Note: You read this from bottom to top, in case you are unfamiliar with Twitter

This got me thinking. One of the issues stemming from my fight with depression is that I care way too much about what others may think of me. Compare this to the way I present myself to the world, and there’s a giant contradiction. I stand staunchly by my beliefs, though not completely blindly, and try to help others become aware of the vast number of social problems that plague this planet. The way I dress, my hair, my piercings and tattoos are all a giant shout out to the world on behalf of my own self identity. Almost begging (for lack of a better word) for others to take notice.

And yet, in my dark and uncertain times I constantly worry about what others must be thinking about me, the anxiety completely taking over. I mean, of course they must be judging me, I don’t really give them much of a choice.

Surprisingly, I almost never worry what others may think of my weight. Is this because I am always seeing other people who are a lot larger than me? Perhaps.

It doesn’t really make sense how I can be confident, while at the same time have this doubt swimming around inside of me. Though this doubt does seem to filter through to my relationships with others. I struggle to make and retain friends. Maybe this is due to the combined effect of both the confidence and the doubt.

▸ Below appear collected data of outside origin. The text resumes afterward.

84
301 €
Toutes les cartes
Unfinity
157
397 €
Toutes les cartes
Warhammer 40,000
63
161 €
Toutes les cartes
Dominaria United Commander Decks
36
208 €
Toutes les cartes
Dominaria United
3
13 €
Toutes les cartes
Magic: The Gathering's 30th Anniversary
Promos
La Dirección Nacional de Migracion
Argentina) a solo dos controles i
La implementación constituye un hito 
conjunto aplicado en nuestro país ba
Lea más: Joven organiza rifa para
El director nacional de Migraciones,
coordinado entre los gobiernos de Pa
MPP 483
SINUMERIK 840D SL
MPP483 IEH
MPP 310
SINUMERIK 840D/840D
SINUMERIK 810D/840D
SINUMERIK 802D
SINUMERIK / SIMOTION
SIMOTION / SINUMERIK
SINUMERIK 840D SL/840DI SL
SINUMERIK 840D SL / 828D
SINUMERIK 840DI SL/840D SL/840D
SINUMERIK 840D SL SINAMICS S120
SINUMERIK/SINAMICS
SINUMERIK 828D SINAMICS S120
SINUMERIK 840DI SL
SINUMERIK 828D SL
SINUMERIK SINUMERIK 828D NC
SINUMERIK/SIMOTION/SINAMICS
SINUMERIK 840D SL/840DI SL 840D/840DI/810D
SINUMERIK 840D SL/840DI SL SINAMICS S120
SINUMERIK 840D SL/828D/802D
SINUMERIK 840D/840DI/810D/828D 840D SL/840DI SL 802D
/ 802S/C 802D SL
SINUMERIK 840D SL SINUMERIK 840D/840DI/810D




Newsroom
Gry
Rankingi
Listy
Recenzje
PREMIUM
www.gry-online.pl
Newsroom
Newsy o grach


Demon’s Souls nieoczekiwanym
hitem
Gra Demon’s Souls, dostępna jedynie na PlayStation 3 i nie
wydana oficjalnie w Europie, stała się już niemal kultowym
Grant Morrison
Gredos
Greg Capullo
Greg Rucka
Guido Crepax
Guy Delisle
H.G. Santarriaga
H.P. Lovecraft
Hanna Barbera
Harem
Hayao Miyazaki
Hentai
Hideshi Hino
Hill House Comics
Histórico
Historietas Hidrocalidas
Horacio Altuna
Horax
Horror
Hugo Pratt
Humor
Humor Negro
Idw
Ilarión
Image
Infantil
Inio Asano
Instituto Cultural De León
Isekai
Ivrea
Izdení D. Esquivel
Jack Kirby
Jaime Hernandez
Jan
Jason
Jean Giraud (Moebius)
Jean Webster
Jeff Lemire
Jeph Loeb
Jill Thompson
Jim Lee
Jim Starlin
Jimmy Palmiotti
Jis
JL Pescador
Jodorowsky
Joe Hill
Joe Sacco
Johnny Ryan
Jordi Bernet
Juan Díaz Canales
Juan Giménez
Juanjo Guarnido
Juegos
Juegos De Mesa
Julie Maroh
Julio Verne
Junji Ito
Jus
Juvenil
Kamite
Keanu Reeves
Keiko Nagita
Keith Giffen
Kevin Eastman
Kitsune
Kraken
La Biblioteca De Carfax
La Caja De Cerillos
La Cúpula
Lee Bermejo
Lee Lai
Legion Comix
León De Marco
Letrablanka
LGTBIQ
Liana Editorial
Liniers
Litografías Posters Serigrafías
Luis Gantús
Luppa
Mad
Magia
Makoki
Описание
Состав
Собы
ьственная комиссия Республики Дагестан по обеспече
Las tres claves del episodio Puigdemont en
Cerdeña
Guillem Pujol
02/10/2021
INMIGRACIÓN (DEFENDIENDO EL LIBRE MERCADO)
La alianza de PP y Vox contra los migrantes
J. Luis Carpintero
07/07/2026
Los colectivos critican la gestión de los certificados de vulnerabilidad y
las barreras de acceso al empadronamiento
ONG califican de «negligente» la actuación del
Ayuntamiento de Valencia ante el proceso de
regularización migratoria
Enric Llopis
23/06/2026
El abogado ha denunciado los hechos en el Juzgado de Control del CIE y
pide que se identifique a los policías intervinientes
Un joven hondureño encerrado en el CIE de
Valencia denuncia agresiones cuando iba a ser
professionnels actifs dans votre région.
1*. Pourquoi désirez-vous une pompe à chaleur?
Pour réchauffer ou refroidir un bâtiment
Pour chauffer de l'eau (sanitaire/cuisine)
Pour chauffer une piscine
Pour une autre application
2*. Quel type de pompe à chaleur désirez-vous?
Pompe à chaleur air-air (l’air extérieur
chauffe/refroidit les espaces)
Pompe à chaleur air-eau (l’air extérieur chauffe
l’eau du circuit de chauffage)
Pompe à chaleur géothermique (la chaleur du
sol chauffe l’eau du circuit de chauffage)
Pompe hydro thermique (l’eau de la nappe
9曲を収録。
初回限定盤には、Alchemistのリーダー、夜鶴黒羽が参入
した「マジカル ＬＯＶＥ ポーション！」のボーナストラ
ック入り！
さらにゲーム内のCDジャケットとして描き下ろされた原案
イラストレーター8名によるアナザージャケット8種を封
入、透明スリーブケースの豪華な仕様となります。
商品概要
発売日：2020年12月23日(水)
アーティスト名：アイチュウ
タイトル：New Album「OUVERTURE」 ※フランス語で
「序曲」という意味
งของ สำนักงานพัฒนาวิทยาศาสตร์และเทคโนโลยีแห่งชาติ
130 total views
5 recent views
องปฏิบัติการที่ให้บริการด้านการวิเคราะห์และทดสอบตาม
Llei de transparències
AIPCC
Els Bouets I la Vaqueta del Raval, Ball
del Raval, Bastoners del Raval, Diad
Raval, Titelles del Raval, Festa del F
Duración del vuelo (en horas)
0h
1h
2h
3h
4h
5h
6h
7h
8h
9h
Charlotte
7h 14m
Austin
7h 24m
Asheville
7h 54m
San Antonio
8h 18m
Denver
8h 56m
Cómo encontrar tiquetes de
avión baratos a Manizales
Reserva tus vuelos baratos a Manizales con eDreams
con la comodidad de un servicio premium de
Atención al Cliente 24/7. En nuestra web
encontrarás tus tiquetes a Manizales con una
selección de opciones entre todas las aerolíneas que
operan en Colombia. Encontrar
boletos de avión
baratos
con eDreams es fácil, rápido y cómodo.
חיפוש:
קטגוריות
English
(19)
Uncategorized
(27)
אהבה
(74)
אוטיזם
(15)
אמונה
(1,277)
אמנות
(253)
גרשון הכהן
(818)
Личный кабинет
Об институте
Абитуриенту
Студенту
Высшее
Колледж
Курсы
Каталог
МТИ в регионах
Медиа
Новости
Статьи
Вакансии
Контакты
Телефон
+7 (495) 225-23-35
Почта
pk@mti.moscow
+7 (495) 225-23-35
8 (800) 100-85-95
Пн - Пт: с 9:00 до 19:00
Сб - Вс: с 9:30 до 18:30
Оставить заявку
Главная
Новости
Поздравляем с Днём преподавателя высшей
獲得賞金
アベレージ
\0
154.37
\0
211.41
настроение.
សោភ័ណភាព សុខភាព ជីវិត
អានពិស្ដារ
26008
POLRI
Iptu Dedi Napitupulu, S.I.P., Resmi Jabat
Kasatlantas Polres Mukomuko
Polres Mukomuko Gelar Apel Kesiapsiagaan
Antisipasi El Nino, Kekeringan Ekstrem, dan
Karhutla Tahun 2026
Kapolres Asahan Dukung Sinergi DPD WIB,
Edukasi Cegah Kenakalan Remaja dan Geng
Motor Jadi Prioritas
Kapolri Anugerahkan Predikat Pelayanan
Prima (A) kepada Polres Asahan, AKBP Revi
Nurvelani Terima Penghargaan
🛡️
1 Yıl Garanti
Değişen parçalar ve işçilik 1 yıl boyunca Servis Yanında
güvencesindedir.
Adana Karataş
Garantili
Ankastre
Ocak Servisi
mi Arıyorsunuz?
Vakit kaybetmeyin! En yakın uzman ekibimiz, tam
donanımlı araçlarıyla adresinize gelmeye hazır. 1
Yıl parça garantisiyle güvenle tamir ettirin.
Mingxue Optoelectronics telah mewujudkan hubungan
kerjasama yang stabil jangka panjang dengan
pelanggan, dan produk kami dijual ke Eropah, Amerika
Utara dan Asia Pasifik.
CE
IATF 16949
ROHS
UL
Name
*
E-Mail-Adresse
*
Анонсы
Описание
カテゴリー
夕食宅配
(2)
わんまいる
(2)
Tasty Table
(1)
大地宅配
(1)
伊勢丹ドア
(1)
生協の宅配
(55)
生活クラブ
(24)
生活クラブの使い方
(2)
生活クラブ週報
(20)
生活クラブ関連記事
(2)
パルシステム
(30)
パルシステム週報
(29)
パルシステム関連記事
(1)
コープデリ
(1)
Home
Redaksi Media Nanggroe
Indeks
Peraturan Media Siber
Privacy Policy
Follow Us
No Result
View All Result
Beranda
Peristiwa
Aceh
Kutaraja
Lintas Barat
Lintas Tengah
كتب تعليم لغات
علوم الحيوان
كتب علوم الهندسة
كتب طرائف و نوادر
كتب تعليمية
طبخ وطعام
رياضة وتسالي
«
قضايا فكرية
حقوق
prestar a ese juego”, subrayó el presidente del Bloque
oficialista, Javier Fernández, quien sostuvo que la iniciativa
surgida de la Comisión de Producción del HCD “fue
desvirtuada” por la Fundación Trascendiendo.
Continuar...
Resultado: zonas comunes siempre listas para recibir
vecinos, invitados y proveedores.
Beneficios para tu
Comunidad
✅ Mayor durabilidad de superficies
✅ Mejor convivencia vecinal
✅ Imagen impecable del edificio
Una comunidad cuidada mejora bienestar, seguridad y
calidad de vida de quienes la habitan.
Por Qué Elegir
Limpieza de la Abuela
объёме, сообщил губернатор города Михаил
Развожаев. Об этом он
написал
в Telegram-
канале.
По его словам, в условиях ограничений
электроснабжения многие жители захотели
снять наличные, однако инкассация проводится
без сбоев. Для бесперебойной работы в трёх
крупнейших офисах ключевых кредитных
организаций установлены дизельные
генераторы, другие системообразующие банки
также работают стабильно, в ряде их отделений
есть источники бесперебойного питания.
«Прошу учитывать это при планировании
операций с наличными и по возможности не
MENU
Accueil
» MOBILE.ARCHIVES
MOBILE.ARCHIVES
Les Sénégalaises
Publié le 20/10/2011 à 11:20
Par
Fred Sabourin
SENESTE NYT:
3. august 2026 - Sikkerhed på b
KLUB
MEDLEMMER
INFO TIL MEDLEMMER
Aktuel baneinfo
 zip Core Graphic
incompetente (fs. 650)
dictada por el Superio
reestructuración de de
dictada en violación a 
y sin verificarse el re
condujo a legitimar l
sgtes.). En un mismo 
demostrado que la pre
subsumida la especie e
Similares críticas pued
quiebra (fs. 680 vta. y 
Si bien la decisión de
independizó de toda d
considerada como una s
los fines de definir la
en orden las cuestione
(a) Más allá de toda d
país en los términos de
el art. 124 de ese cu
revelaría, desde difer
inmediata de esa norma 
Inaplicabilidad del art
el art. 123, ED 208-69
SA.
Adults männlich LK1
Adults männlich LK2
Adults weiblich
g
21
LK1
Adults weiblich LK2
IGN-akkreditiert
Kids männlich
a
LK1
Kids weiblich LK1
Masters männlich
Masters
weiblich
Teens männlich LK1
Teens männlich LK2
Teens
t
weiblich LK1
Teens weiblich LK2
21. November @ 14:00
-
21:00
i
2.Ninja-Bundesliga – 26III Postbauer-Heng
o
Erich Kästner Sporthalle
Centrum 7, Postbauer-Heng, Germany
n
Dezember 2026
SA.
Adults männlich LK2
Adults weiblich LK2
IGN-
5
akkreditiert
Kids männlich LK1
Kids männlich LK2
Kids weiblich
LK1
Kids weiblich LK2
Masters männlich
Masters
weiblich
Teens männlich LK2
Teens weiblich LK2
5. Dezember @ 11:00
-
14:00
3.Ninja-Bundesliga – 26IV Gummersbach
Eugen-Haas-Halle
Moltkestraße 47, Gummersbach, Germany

Dealing with this strange combination (I think it’s strange, though it’s probably much more common than I realize) is much easier in the wide world of the Internets. There’s a much larger pool of people from which to make contact with, making it more likely to find others who think and feel about things the same way you do. It’s because of the internet that I became aware of my interests in women’s rights, queer rights, human rights, fat acceptance, sex-positivity etc, and it’s through the internet that I was able to find others like me.

I think as I’m getting older, becoming more in tune with my own self, my confidence will out shine the doubt more and more. In the meantime, I’m going to fake it ’til I make it, belief is half the battle after all.